THE NBA’S PUBLIC DEMAND OF RECUSAL OF CHIEF OLANIPEKUN, SAN AS CHAIR BODY OF BENCHERS PENDING CONCLUSION OF INVESTIGATION AGAINST A COLLEAGUE IN HIS CHAMBERS LEAVES MUCH TO BE DESIRED: STATEMENT BY CHIJIOKE OKOLI, SAN
1. It is an understatement that these are not the best of times for our country in general, the legal profession inclusive. The very unfortunate incident involving a junior colleague in what is arguably the leading litigation law firm in the country, Wole Olanipekun & Co., has arrested the attention of the Nigerian Bar Association and many of its members, with several disconcerting consequences for the reasonable and fair-minded observers and stakeholders.
2. It is against the foregoing backdrop that one was astounded to read in the social and other media the unfortunate ethnicization of the distressing developments by Silk, Chief Yomi Aliu, SAN. He accused the N.B.A. President/leadership of tribalism for their call for the recusal of Chief Olanipekun from the Body of Benchers pending the investigation of his said junior colleague for possible professional misconduct. The needless hysteria which underpins Chief Aliu’s position notwithstanding, there are some genuine concerns over the nature and manner of the N.B.A.’s call. But more on that later.
3. Chief Aliu obviously did not think through his rushed defence of Chief Olanipekun, and essentially calling on South-West lawyers to rise to the defence of “their Leader”. He unwittingly seeks to diminish the esteemed Bar Leader whose leadership constituency is way beyond the South-West, but is rather unquestionably national. Chief Olanipekun is a Leader amongst leaders of the Nigerian Bar, with mentees of all categories in all nooks and crannies of the country ready to stand up to his defence if occasion calls for it. Chief Aliu may therefore need to reconsider his unhelpful and incendiary statement with a view to a retraction of same.
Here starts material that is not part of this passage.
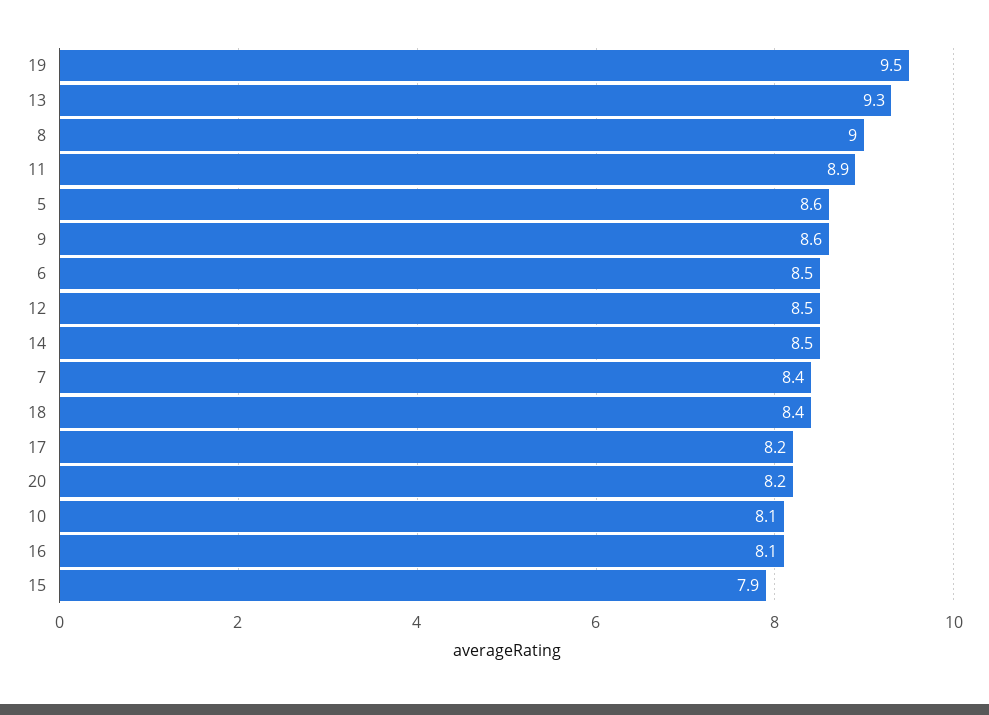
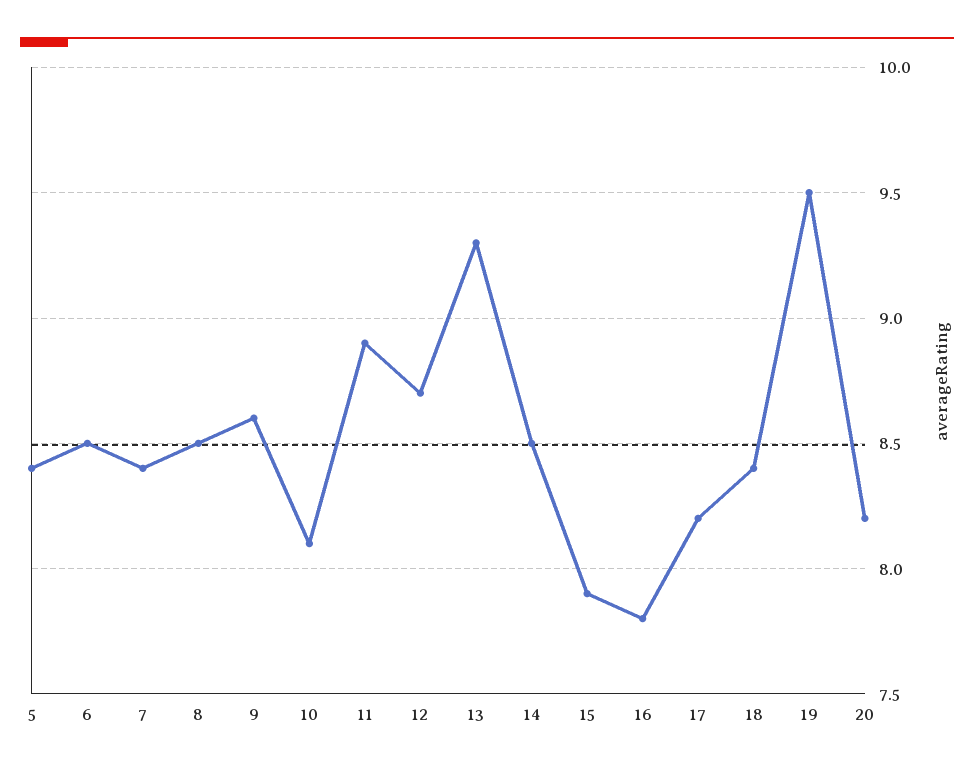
8: 9 -> 8.5
5: 8.6 -> 8.4
12: 8.5 -> 8.7
16: 8.1 -> 7.8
4. Now, lawyers acknowledge as article of faith that oftentimes procedure is as important as the substantive, indeed that there is frequently a coalescence of both categories. It is in the foregoing light that the manner of NBA’s communication with Chief Olanipekun leaves a sour taste in the mouth. It is not too much to expect that if the NBA leadership felt that he should recuse himself from the Body of Benchers then the President should have met with and intimated him accordingly so that he could do so voluntarily. Even if he was approached as suggested but did not immediately see the point, it would still suffice to enlist some ranking practitioners and judicial officers to reiterate the message, and only after which recourse to letter writing could be justified.
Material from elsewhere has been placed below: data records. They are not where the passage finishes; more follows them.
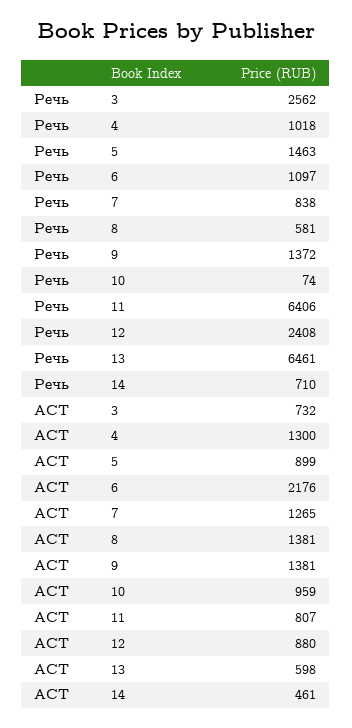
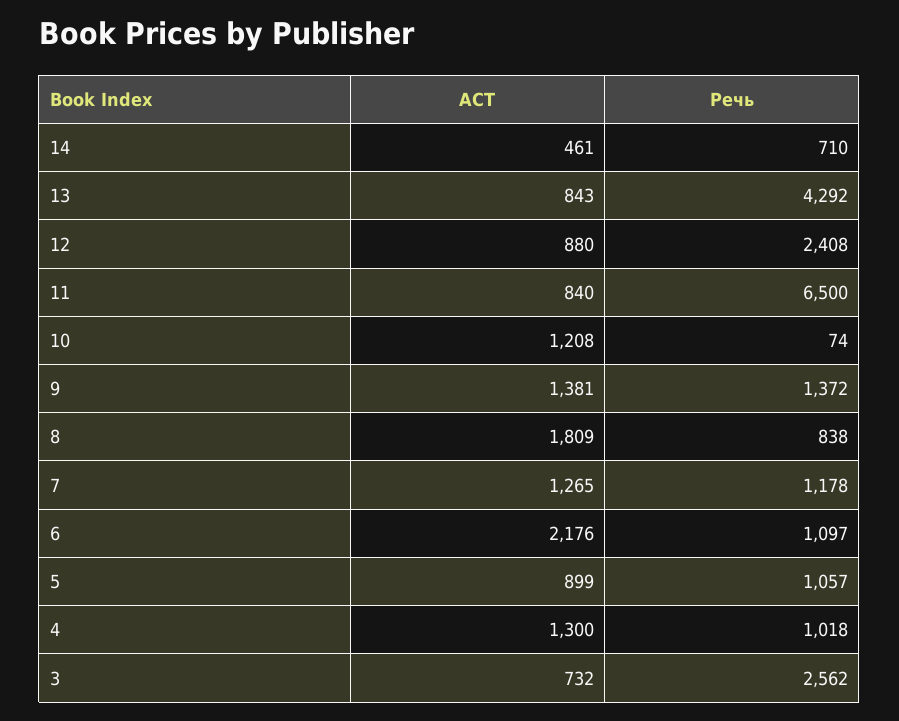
Речь, 5: 1463 -> 1057
Речь, 7: 838 -> 1178
Речь, 8: 581 -> 838
Речь, 11: 6406 -> 6500
Речь, 13: 6461 -> 4292
АСТ, 8: 1381 -> 1809
АСТ, 10: 959 -> 1208
АСТ, 11: 807 -> 840
АСТ, 13: 598 -> 843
5. As distasteful as the rush to write a letter to Chief Olanipekun was, even worse was the fact of it gracing the social media hardly before the ink on it had dried. For all its presumed good intentions of maintaining rules and order in the profession, this action unfortunately leaves the NBA leadership open to questions as to its motives, with complaints, by no means outlandish in the circumstances, of playing to the gallery and seeking to maximize Chief Olanipekun’s embarrassment. The fact that he apparently had not even been served with the letter before its release for the titillation of netizens and consumers of the social media is most unfortunate and detracts from the sobriety required in such delicate circumstances.
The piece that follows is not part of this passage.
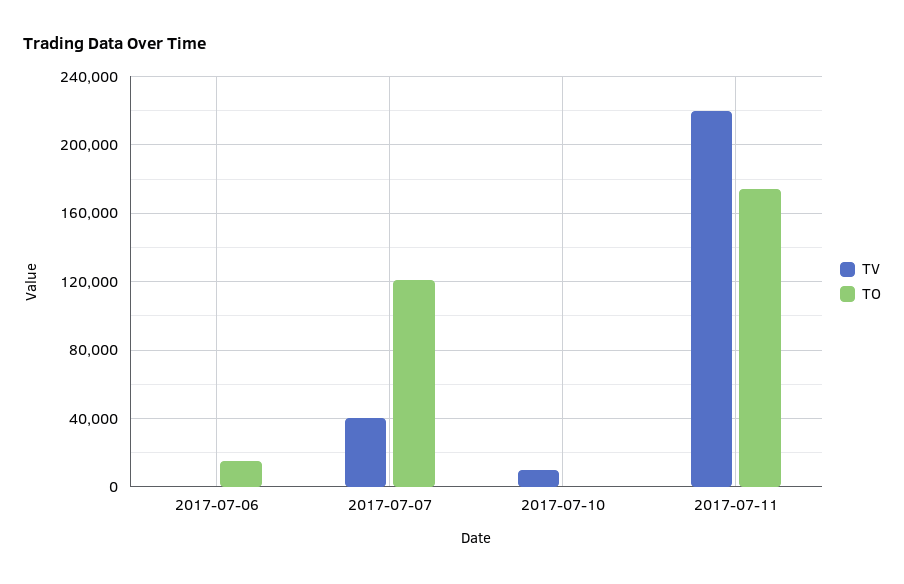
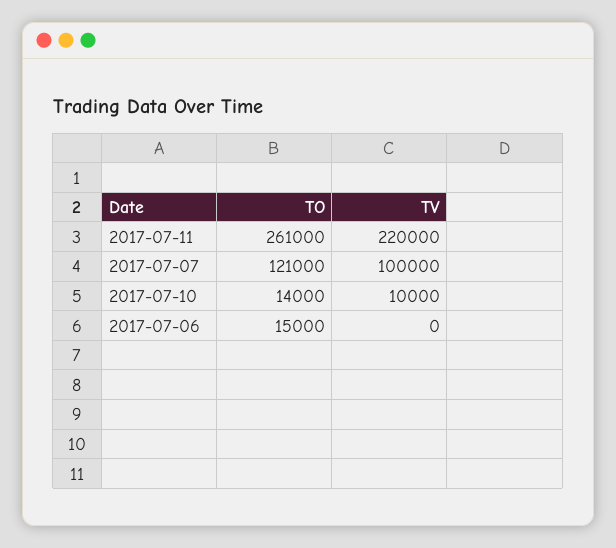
TV, 2017-07-07: 40000 -> 100000
TO, 2017-07-10: 0 -> 14000
TO, 2017-07-11: 175000 -> 261000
6. Finally, the present insistence that Chief Olanipekun deserved better, i.e. a more decorous engagement, from the NBA leadership is in no way suggesting the dismissal of the principle of equality before the law. However, an unnuanced application of the law almost invariably leaves it appearing crude and harsh; which is why, for example, we do not complain when a lawyer, especially a ranking one, who finds himself in the dock is given bail on self-recognizance. There is perhaps need for the reminder that the history of NBA and its pantheon of heroes extend well beyond the past one decade or couple of years. Chief Olanipekun’s place in that pantheon is beyond any contest if we remember his courageous and exemplary leadership of the NBA during the challenging times of the Obasanjo Presidency which frequently stretched the rule of law to the breaking point, with history recording Chief Olanipekun as NBA President firmly leading the defence line, leading to such feats as getting the Executive to surrender the Chief Justice’s official residence which it had seized for the Vice President’s occupation.
7. It is sincerely hoped, without suggesting that the Association become a ‘timorous soul’, that henceforth the NBA leadership appreciates the need for sobriety in its engagement in sensitive matters and that there are times and circumstances when discretion is the better part of valour.